Reputation: 12307
In my HTML structure, I have it set up like this:
<body>
<main>
<section>
...
</section>
<aside>
...
</aside>
</main>
</body>
The problem is, not all pages have <aside>
I need to select <section>
and give it a max-width: 500px;
ONLY when <aside>
is present. The default is section { max-width: 1000px; }
(when <aside>
is absent)
Unlike in Selector for one tag directly followed by another tag the user [asking the question] wants to style "B" ALL the time. Also, in this question, the user wants to select "B" (not "A")
<section>
ONLY if <aside>
is present.Upvotes: 36
Views: 39333
Reputation: 61
You can achieve it with the :has() selector, as follows:
:has(main aside) {
section {
max-width: 500px;
}
}
Upvotes: 1
Reputation: 5084
You can achieve what you want by using a trick to check if the <section>
element is the only element in <main>
. This will not work, if there are any other elements there.
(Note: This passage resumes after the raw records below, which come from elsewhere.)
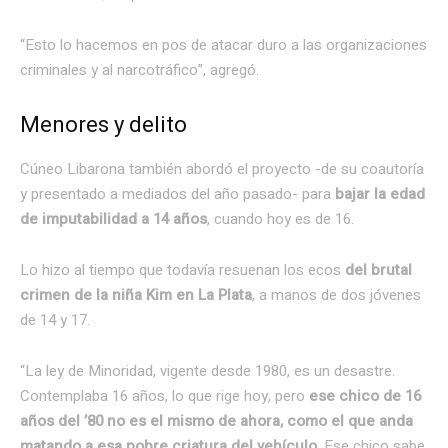
“Esto lo hacemos en pos de atacar duro a las organizaciones
criminales y al narcotráfico”, agregó.
Menores y delito
Cúneo Libarona también abordó el proyecto -de su coautoría
y presentado a mediados del año pasado- para
bajar la edad
de imputabilidad a 14 años
, cuando hoy es de 16.
Lo hizo al tiempo que todavía resuenan los ecos
del brutal
crimen de la niña Kim en La Plata
, a manos de dos jóvenes
de 14 y 17.
“La ley de Minoridad, vigente desde 1980, es un desastre.
Contemplaba 16 años, lo que rige hoy, pero
ese chico de 16
años del ’80 no es el mismo de ahora, como el que anda
matando a esa pobre criatura del vehículo
. Ese chico sabe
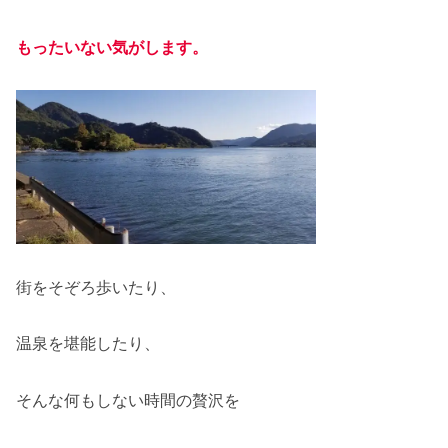
もったいない気がします。
街をそぞろ歩いたり、
温泉を堪能したり、
そんな何もしない時間の贅沢を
In your case it should work like this (http://jsfiddle.net/Ljm323qb/2/):
section {
max-width: 500px;
}
/* The STAR of the show */
section:only-child {
max-width: 1000px;
}
As illustrated in this codepen: http://codepen.io/omarjuvera/pen/ByXGyK?editors=110
There's the +
selector which would select a sibling that comes right after the element (https://developer.mozilla.org/en-US/docs/Web/CSS/Adjacent_sibling_selectors)
And there's the ~
selector which selects all following siblings (https://developer.mozilla.org/en-US/docs/Web/CSS/General_sibling_selectors)
You could achieve it by putting the <aside>
element before the <section>
element and using a sibling selector.
Here's an example: http://jsfiddle.net/Ljm323qb/1/
A quick look in the future
Soon this will be possible, with a new :has
pseudo class (http://dev.w3.org/csswg/selectors-4/#relational)
You'll be able to call something like main:has(> aside) > section { ... }
but we'll have to wait for that, unfortunately :(
Upvotes: 55
Reputation: 4318
<body>
<main>
<aside>
...
</aside>
<section>
...
</section>
</main>
</body>
aside ~ section {
max-width: 500px;
}
Upvotes: 5
Reputation: 1538
You can toggle a class .haveSidebar
to the body tag using jQuery and make your CSS for the section
tag depends whether this class exists on the body tag or not:
HTML
<main>
<section>
</section>
<aside>
</aside>
</main>
CSS
main {
width:100%;
}
main aside {
width:300px;
background:red;
min-height:300px;
float:left;
}
main section {
width:100%;
background:green;
min-height:300px;
float:left;
}
body.haveSidebar main section {
width: calc(100% - 300px);
}
JS
var sideBar = $('body > main > aside');
if (sideBar.length > 0) {
$('body').addClass('haveSidebar');
} else {
$('body').removeClass('haveSidebar');
}
Update
Solution without calc()
, by using margin-left
property
main aside {
width:300px;
background:red;
min-height:300px;
position:relative;
}
main section {
width:100%;
background:green;
min-height:300px;
float:left;
}
.haveSidebar main section {
margin-left:301px;
}
Upvotes: 3
Reputation: 8157
It would be fairly straightforward to accomplish this with JavaScript.
For example this will work:
<script>
window.onload = function() {
if (document.getElementsByTagName('aside')[0]) {
document.getElementsByTagName('section')[0].style.max-width = '500px';
} else {
document.getElementsByTagName('section')[0].style.max-width = '1000px';
}
}
</script>
Upvotes: 0
Reputation: 13599
Try this, i believe it can only be done with some javascript.
if ($('main').find('aside').length>0)
{
$('main').find('section').addClass('specificSection');
}
Upvotes: 0
Reputation: 3939
If you have the possibility to put your aside element before the section one, you can use the adjacent sibling selectors:
aside + section{ max-width: 500px }
Upvotes: 0
Reputation: 51
Even though it's not the neatest way of doing things, you can run on document ready javascript function, to check if aside tag exists, and inject an in-line css to the section tag accordingly.